Reproduce, character for character, the stretch of the listing below from its start through the line containing "ch geltend gemacht werden.". Leave the pictures out.

--

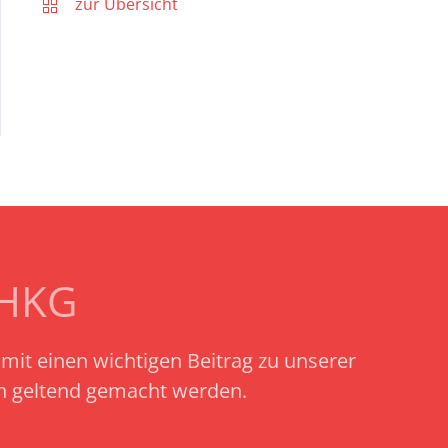
zur Übersicht
SHKG
amit einen wichtigen Beitrag zu unserer
ch geltend gemacht werden.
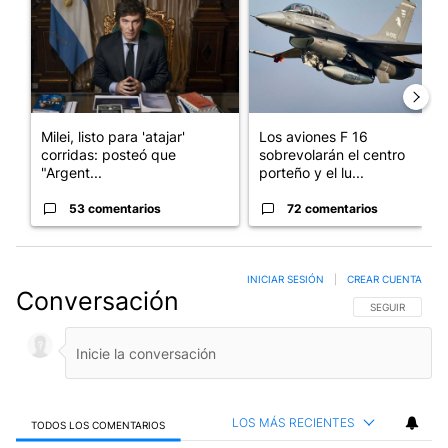
Milei, listo para 'atajar'
Los aviones F 16
corridas: posteó que
sobrevolarán el centro
"Argent...
porteño y el lu...
53 comentarios
72 comentarios
INICIAR SESIÓN
|
CREAR CUENTA
Conversación
SIGA ESTA CO
SEGUIR
LOS MÁS RECIENTES
TODOS LOS COMENTARIOS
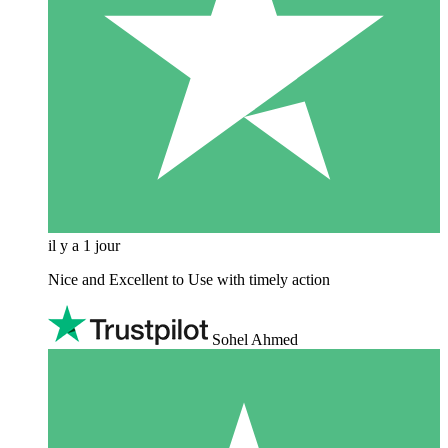
il y a 1 jour
Nice and Excellent to Use with timely action
Sohel Ahmed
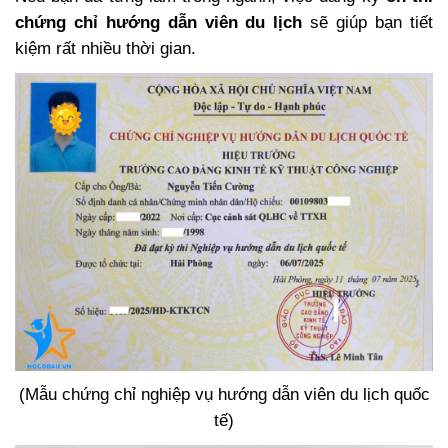
chứng chỉ hướng dẫn viên du lịch
sẽ giúp bạn tiết
kiệm rất nhiều thời gian.
(Mẫu chứng chỉ nghiệp vụ hướng dẫn viên du lịch quốc
tế)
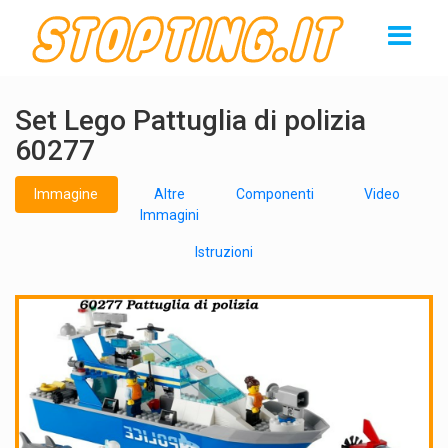
Set Lego Pattuglia di polizia
60277
Immagine
Altre
Componenti
Video
Immagini
Istruzioni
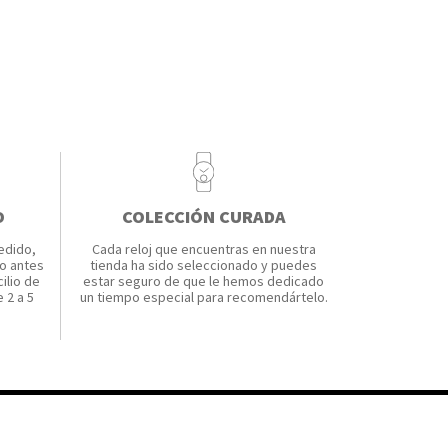
O
COLECCIÓN CURADA
edido,
Cada reloj que encuentras en nuestra
o antes
tienda ha sido seleccionado y puedes
ilio de
estar seguro de que le hemos dedicado
 2 a 5
un tiempo especial para recomendártelo.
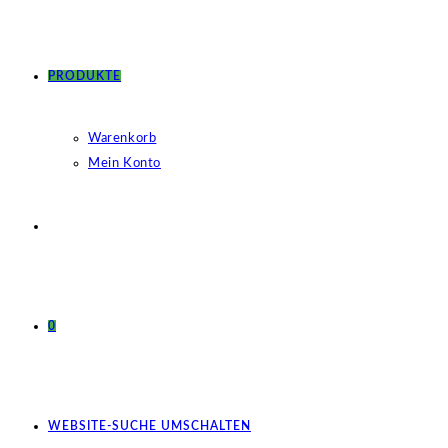
PRODUKTE
Warenkorb
Mein Konto
0
WEBSITE-SUCHE UMSCHALTEN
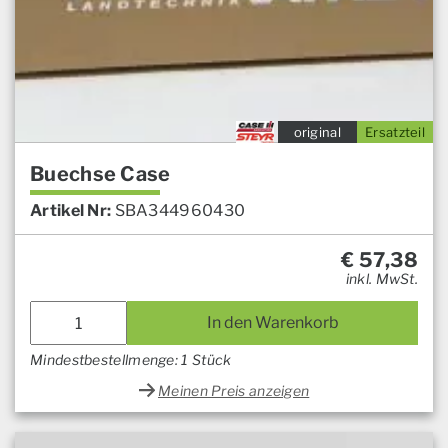
original
Ersatzteil
Buechse Case
Artikel Nr:
SBA344960430
€
57,38
inkl. MwSt.
In den Warenkorb
Mindestbestellmenge: 1 Stück
Meinen Preis anzeigen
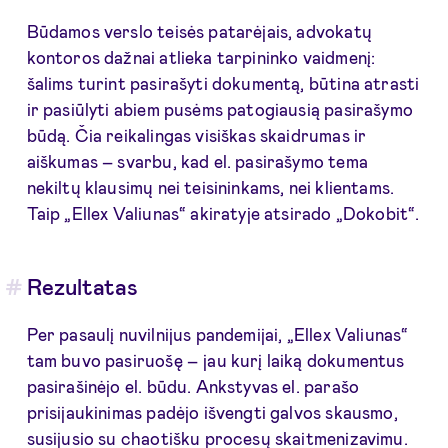
Būdamos verslo teisės patarėjais, advokatų
kontoros dažnai atlieka tarpininko vaidmenį:
šalims turint pasirašyti dokumentą, būtina atrasti
ir pasiūlyti abiem pusėms patogiausią pasirašymo
būdą. Čia reikalingas visiškas skaidrumas ir
aiškumas – svarbu, kad el. pasirašymo tema
nekiltų klausimų nei teisininkams, nei klientams.
Taip „Ellex Valiunas“ akiratyje atsirado „Dokobit“.
Rezultatas
Per pasaulį nuvilnijus pandemijai, „Ellex Valiunas“
tam buvo pasiruošę – jau kurį laiką dokumentus
pasirašinėjo el. būdu. Ankstyvas el. parašo
prisijaukinimas padėjo išvengti galvos skausmo,
susijusio su chaotišku procesų skaitmenizavimu.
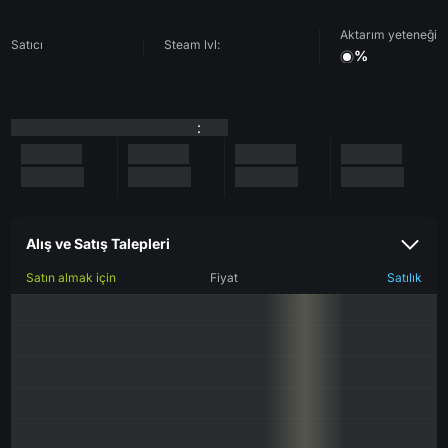
Aktarım yeteneği
Satıcı
Steam lvl:
%
:
Alış ve Satış Talepleri
Satın almak için
Fiyat
Satılık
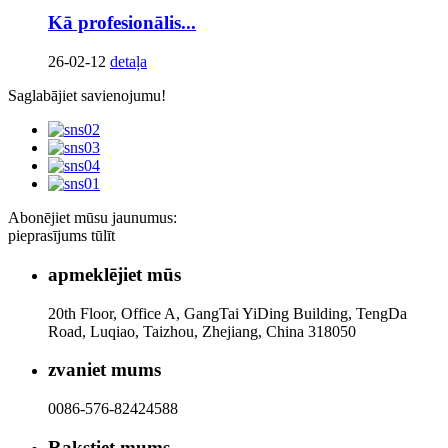
Kā profesionālis...
26-02-12
detaļa
Saglabājiet savienojumu!
Abonējiet mūsu jaunumus:
pieprasījums tūlīt
apmeklējiet mūs
20th Floor, Office A, GangTai YiDing Building, TengDa
Road, Luqiao, Taizhou, Zhejiang, China 318050
zvaniet mums
0086-576-82424588
Rakstiet mums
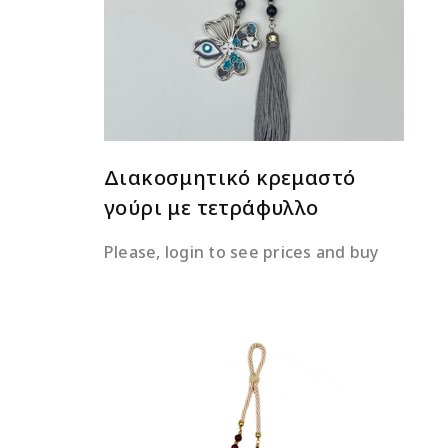
ΔΙΑΒΆΣΤΕ ΠΕΡΙΣΣΌΤΕΡΑ
Διακοσμητικό κρεμαστό
γούρι με τετράφυλλο
Please, login to see prices and buy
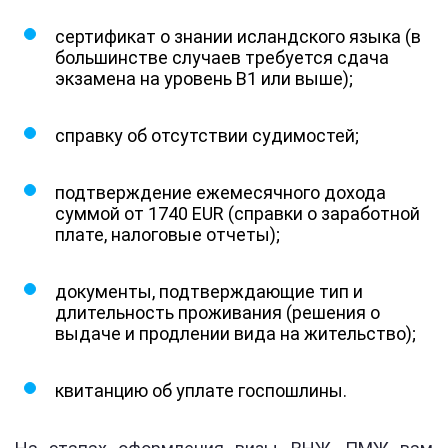
сертификат о знании исландского языка (в
большинстве случаев требуется сдача
экзамена на уровень B1 или выше);
справку об отсутствии судимостей;
подтверждение ежемесячного дохода
суммой от 1740 EUR (справки о заработной
плате, налоговые отчеты);
документы, подтверждающие тип и
длительность проживания (решения о
выдаче и продлении вида на жительство);
квитанцию об уплате госпошлины.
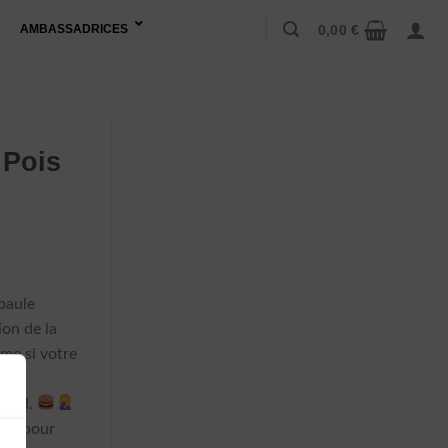
0,00
€
AMBASSADRICES
 Pois
paule
ion de la
me si votre
u le
-food.
 là pour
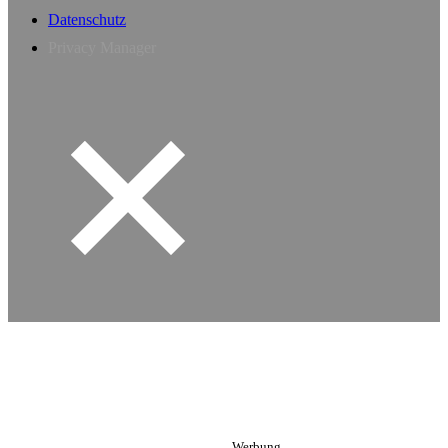
Datenschutz
Privacy Manager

--

→ **SOLUTION BELOW**
zur Übersicht
SHKG
amit einen wichtigen Beitrag zu unserer
ch geltend gemacht werden.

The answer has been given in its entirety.